Foreign Minister Riyad Al Maliki was the first Palestinian to address the Security Council since the Nov 29 Vote Recognizing the State of Palestine (photo credit: UN Photo)
Jan. 23, 2013 – Palestinian Foreign Minister Riayd Al Maliki addressed the Security Council’s regular monthly Mideast meeting on Wednesday sitting behind a “State of Palestine” nameplate, provoking a stern response from US envoy Susan Rice
Since the Nov 29 General Assembly vote recognizing Palestine as a non-member observer state, the UN Secretariat has changed the designation of ‘Palestine’ to ‘State of Palestine,’ in line with the GA resolution.
In her remarks to the Council, Rice had this to say:
The United States does not consider UNGA resolution 67/19 as bestowing Palestinian “statehood” or recognition. Only direct negotiations to settle final status issues will lead to this outcome. Therefore, in our view, any reference to the “State of Palestine” in the United Nations, including the use of the term “State of Palestine” on the placard in the Security Council or the use of the term “State of Palestine” in the invitation to this meeting or other arrangements for participation in this meeting, do not reflect acquiescence that “Palestine” is a state. This statement of our position shall apply to Palestinian participation in meetings of United Nations Security Council or in other UN meetings, regardless of whether the United States specifically intervenes on this matter in the future.
She also had tough words for Israel, whose envoy, Ron Prosor, told the Council – in reference to Israeli settlement plans – that “Jews have been building homes in Jerusalem since the time of King David 3,000 years ago” and that “the presence of Jewish homes in Jerusalem” is not a threat to peace.

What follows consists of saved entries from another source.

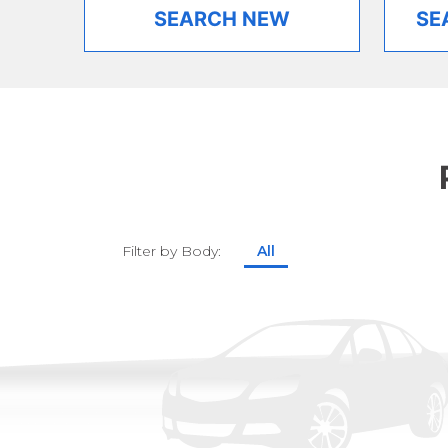
SEARCH NEW
SE
Filter by Body:
All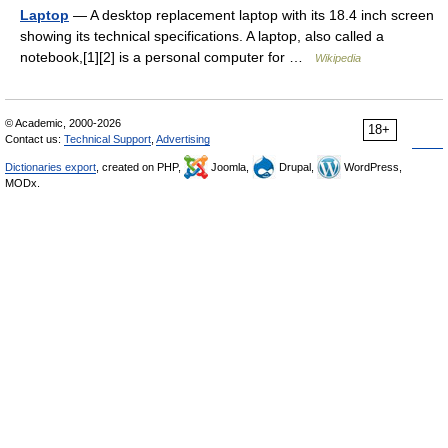
Laptop
— A desktop replacement laptop with its 18.4 inch screen
showing its technical specifications. A laptop, also called a
notebook,[1][2] is a personal computer for …
Wikipedia
© Academic, 2000-2026
18+
Contact us:
Technical Support
,
Advertising
Dictionaries export
, created on PHP,
Joomla,
Drupal,
WordPress,
MODx.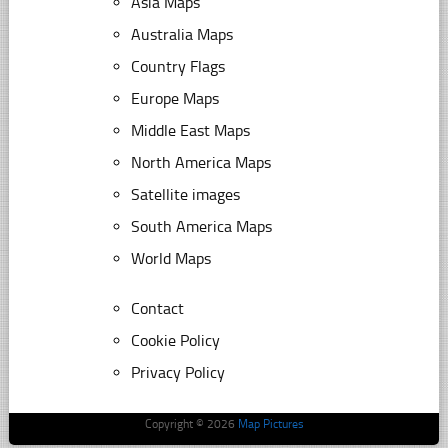
Asia Maps
Australia Maps
Country Flags
Europe Maps
Middle East Maps
North America Maps
Satellite images
South America Maps
World Maps
Contact
Cookie Policy
Privacy Policy
Copyright © 2026
Map Pictures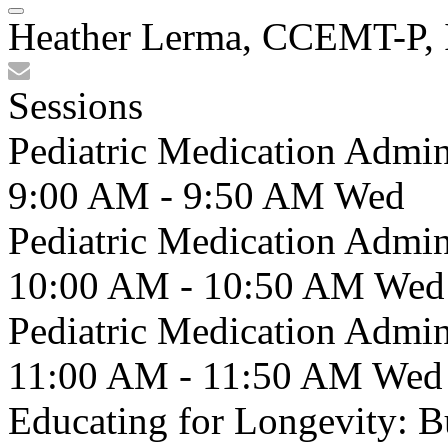
Heather Lerma, CCEMT-P, 
Sessions
Pediatric Medication Admin
9:00 AM - 9:50 AM
Wed
Pediatric Medication Admin
10:00 AM - 10:50 AM
Wed
Pediatric Medication Admin
11:00 AM - 11:50 AM
Wed
Educating for Longevity: 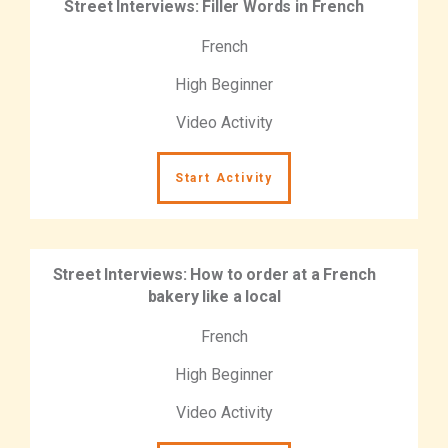
Street Interviews: Filler Words in French
French
High Beginner
Video Activity
Start Activity
Street Interviews: How to order at a French
bakery like a local
French
High Beginner
Video Activity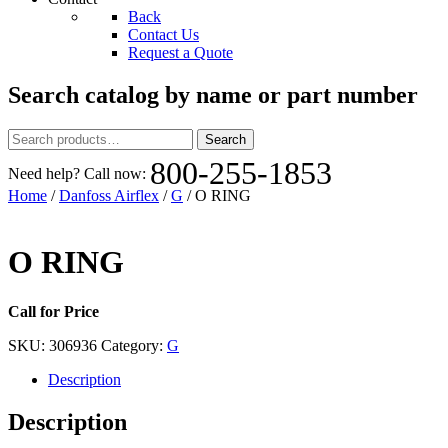
Back
Contact Us
Request a Quote
Search catalog by name or part number
Search
Search
for:
800-255-1853
Need help? Call now:
Home
/
Danfoss Airflex
/
G
/ O RING
O RING
Call for Price
SKU:
306936
Category:
G
Description
Description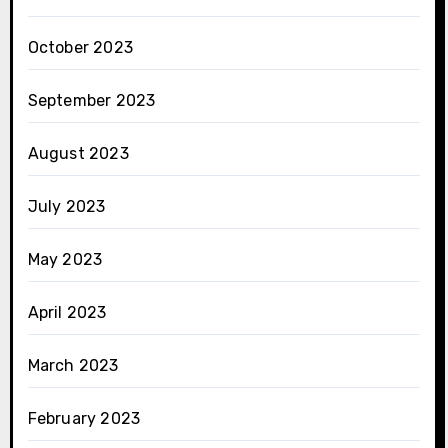
October 2023
September 2023
August 2023
July 2023
May 2023
April 2023
March 2023
February 2023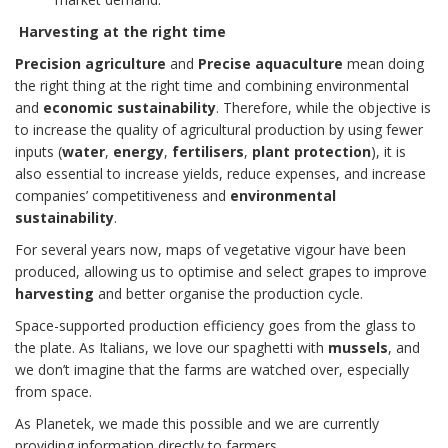
Harvesting at the right time
Precision agriculture
and
Precise aquaculture
mean doing
the right thing at the right time and combining environmental
and
economic sustainability
. Therefore, while the objective is
to increase the quality of agricultural production by using fewer
inputs (
water
,
energy
,
fertilisers
,
plant protection
), it is
also essential to increase yields, reduce expenses, and increase
companies’ competitiveness and
environmental
sustainability
.
For several years now, maps of vegetative vigour have been
produced, allowing us to optimise and select grapes to improve
harvesting
and better organise the production cycle.
Space-supported production efficiency goes from the glass to
the plate. As Italians, we love our spaghetti with
mussels
, and
we don’t imagine that the farms are watched over, especially
from space.
As Planetek, we made this possible and we are currently
providing information directly to farmers.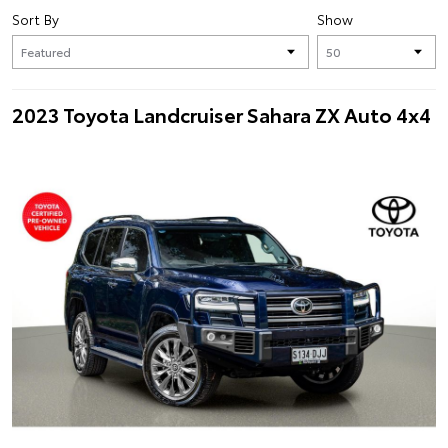
Sort By
Show
2023 Toyota Landcruiser Sahara ZX Auto 4x4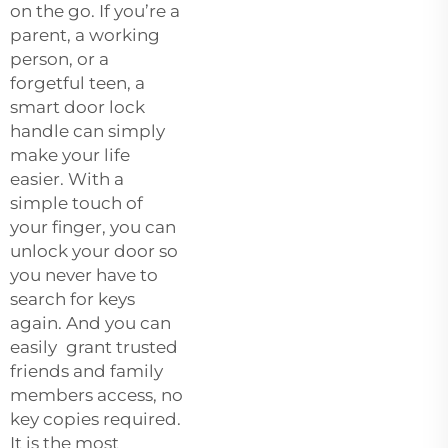
on the go. If you’re a
parent, a working
person, or a
forgetful teen, a
smart door lock
handle can simply
make your life
easier. With a
simple touch of
your finger, you can
unlock your door so
you never have to
search for keys
again. And you can
easily grant trusted
friends and family
members access, no
key copies required.
It is the most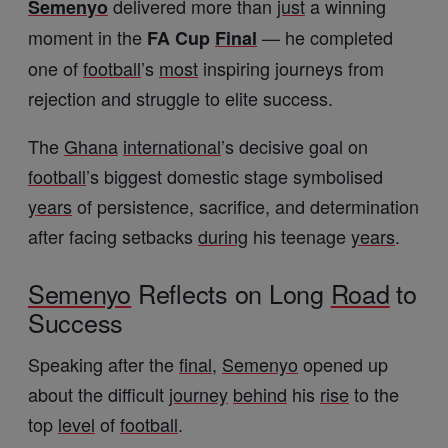
delivered more than
just
a winning
Semenyo
moment in the
— he completed
FA Cup
Final
one of
football
’s
most
inspiring journeys from
rejection and struggle to elite success.
The
Ghana
international
’s decisive goal on
football
’s biggest domestic stage symbolised
years
of persistence, sacrifice, and determination
after facing setbacks
during
his teenage
years
.
Semenyo
Reflects on Long
Road
to
Success
Speaking after the
final
,
Semenyo
opened up
about the difficult
journey
behind
his
rise
to the
top
level
of
football
.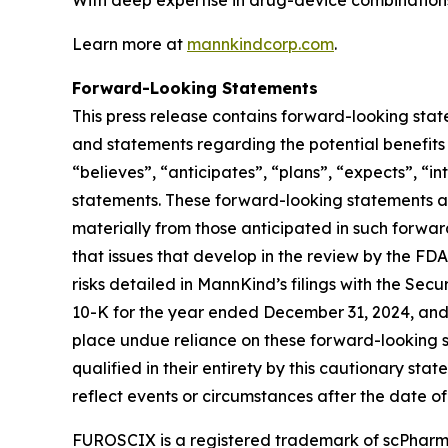
With deep expertise in drug-device combinations,
Learn more at
mannkindcorp.com
.
Forward-Looking Statements
This press release contains forward-looking stat
and statements regarding the potential benefits 
“believes”, “anticipates”, “plans”, “expects”, “in
statements. These forward-looking statements ar
materially from those anticipated in such forward-
that issues that develop in the review by the FD
risks detailed in MannKind’s filings with the Se
10-K for the year ended December 31, 2024, and
place undue reliance on these forward-looking st
qualified in their entirety by this cautionary s
reflect events or circumstances after the date of 
FUROSCIX is a registered trademark of scPharma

Rice, who spoke after both Maliki and Prosor, said Israel’s current settlement plans “run counter to peace” and “would be especially damaging to efforts to achieve a two-state solution.”
Meanwhile, the Holy See (Vatican) envoy, speaking at the same meeting, suggested that the solution to the Jerusalem issue is to have the city administered by a body similar to the UN Trusteeship Council (which suspended operations in 1994 following the independence of Palau).
Archbishop Francis Assisi Chullikatt said that the only way to guarantee freedom of religion and access to holy sites “might be to involve the United Nations in the Holy City’s safekeeping and administration in some relevant and effective capacity.”
Such a plan was originally envisioned in Resolution 181, which the General Assembly passed on Nov 29, 1947.